It’s just under two weeks until the General Data Protection Regulation (GDPR) lands and it has already made waves.
With the weight of large fines behind it, the GDPR is making organisations think very seriously about privacy and how they process the personal data of individuals in the European Union (EU).
In the run up to May 25, RingCentral is on its GDPR journey! We believe the digital world can thrive when we connect people and data in an ethical and secure way. We’re in the same boat as our customers and understand the importance of privacy, and we are committed to protecting the personal information of our customers.
The GDPR builds on the previous EU Data Protection Directive, which left the data protection landscape in Europe with a lack of consistency and a patchwork of national regulations. The GDPR will centralise data protection in the EU and will be governed by each nation’s regulatory body.

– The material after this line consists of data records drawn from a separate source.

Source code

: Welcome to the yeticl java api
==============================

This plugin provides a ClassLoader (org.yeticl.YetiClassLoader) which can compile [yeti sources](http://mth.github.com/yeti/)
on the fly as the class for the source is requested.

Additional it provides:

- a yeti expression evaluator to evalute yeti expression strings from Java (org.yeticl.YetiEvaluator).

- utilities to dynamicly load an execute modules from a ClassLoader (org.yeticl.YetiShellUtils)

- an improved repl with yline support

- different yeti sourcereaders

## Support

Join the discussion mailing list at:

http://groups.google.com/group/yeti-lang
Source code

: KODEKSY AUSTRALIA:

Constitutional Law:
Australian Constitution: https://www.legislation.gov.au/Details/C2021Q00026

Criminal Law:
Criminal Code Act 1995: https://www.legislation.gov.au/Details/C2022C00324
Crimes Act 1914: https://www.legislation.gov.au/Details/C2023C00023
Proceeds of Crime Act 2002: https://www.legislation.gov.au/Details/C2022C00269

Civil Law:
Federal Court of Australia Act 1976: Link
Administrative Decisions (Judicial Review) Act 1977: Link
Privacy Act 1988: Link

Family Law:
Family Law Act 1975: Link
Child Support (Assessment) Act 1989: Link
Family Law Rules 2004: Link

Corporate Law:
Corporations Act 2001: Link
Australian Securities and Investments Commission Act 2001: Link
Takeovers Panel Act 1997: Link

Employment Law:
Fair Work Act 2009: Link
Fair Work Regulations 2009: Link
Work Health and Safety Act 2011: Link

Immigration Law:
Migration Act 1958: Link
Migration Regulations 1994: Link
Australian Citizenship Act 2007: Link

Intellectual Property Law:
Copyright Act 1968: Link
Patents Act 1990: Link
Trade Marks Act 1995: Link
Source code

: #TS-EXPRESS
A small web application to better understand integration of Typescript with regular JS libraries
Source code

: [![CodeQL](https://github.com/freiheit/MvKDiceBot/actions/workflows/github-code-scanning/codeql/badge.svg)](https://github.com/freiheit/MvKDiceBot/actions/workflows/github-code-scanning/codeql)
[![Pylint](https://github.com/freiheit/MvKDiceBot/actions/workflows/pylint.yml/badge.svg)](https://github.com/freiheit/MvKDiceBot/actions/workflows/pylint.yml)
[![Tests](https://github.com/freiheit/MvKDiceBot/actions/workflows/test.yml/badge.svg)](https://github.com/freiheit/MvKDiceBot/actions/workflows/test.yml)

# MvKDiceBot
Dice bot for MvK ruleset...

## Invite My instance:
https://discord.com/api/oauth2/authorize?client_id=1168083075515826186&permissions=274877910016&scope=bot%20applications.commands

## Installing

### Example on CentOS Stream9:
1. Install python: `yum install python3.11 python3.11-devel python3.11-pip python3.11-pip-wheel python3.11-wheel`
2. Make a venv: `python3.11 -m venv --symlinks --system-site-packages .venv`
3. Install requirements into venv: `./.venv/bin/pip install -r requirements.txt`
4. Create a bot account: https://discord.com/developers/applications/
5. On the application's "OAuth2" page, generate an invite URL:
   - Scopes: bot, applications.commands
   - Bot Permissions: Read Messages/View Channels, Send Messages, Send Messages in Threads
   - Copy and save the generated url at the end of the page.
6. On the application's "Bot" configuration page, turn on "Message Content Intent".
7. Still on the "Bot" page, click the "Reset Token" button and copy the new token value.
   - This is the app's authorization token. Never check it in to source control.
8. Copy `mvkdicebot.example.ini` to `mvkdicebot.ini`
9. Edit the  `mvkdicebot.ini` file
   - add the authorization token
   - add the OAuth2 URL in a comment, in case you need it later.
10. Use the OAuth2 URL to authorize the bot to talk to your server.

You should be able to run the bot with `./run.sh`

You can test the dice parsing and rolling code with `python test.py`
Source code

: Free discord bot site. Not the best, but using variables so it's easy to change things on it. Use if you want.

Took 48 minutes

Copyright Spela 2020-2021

The GDPR means more protection and transparency of personal data and less tolerance for unsecure and unethical use of data. Organisations must be more transparent with how they process and protect data, demonstrating not only compliance with the GDPR but how they comply.
The GDPR not only applies to organisations and businesses within the EU but to anyone that processes EU data, giving the GDPR a global reach.
Those who don’t abide by its rules will face a penalty of as much as a four percent of global revenue or a fine of €20 million, whichever is higher, not to mention the potential for class-action lawsuits!
Compliance will take a number of different strategies, but most of all, the GDPR requires companies to take a holistic approach to how they process personal data, with a focus on ethics and governance.
For the most part, the GDPR aims to put control over personal data back into the hands of European Union persons, known under the law as data subjects. There are a number of key rights under the GDPR, which are provided to EU persons to give them more control over their own personal data.
The most famous of these is the right to be forgotten. More formally known as Article 17, The “Right to Erasure”, which provides the right to request data to be deleted. In other words, EU persons will now have the right to have personal data that might be held by companies deleted.
Another right is the right to access in which EU persons have a right to know whether data is being held on them, for what purpose it is being used, and to request a copy of that data that is held on them. This is hand in hand with the right to be informed, which requires organisations to be completely transparent in how they use personal data.
Data portability means that citizens can actually get their personal data that’s being held by an organisation in a machine-readable format. They also have the right to give that information to another entity.
Individuals will be entitled to have personal data corrected if it is inaccurate or incomplete provided by the right of rectification.
For details on all EU persons’ rights, you can refer to this article.
We have updated our data protection program. Here are some of our updates:
- Policies and standards: We have developed a process to identify data lifecycle for more transparency, accuracy, accessibility, and security.
- International transfers:
- RingCentral maintains a Privacy Shield certification, which allows valid transfer of data between the EU and the US.
- We offer a Data Processing Addendum, which oversees the relationship between us and our customers, and that too has been updated to demonstrate our GDPR compliance.
- Third-party audits and certifications: RingCentral has obtained several certifications in order to demonstrate our commitment to protecting data. For example, RingCentral Office® is SSAE-16 SOC 2 certified. RingCentral Office also maintains HITRUST CSF certification, a rigorous certification to ensure protection of protected health information.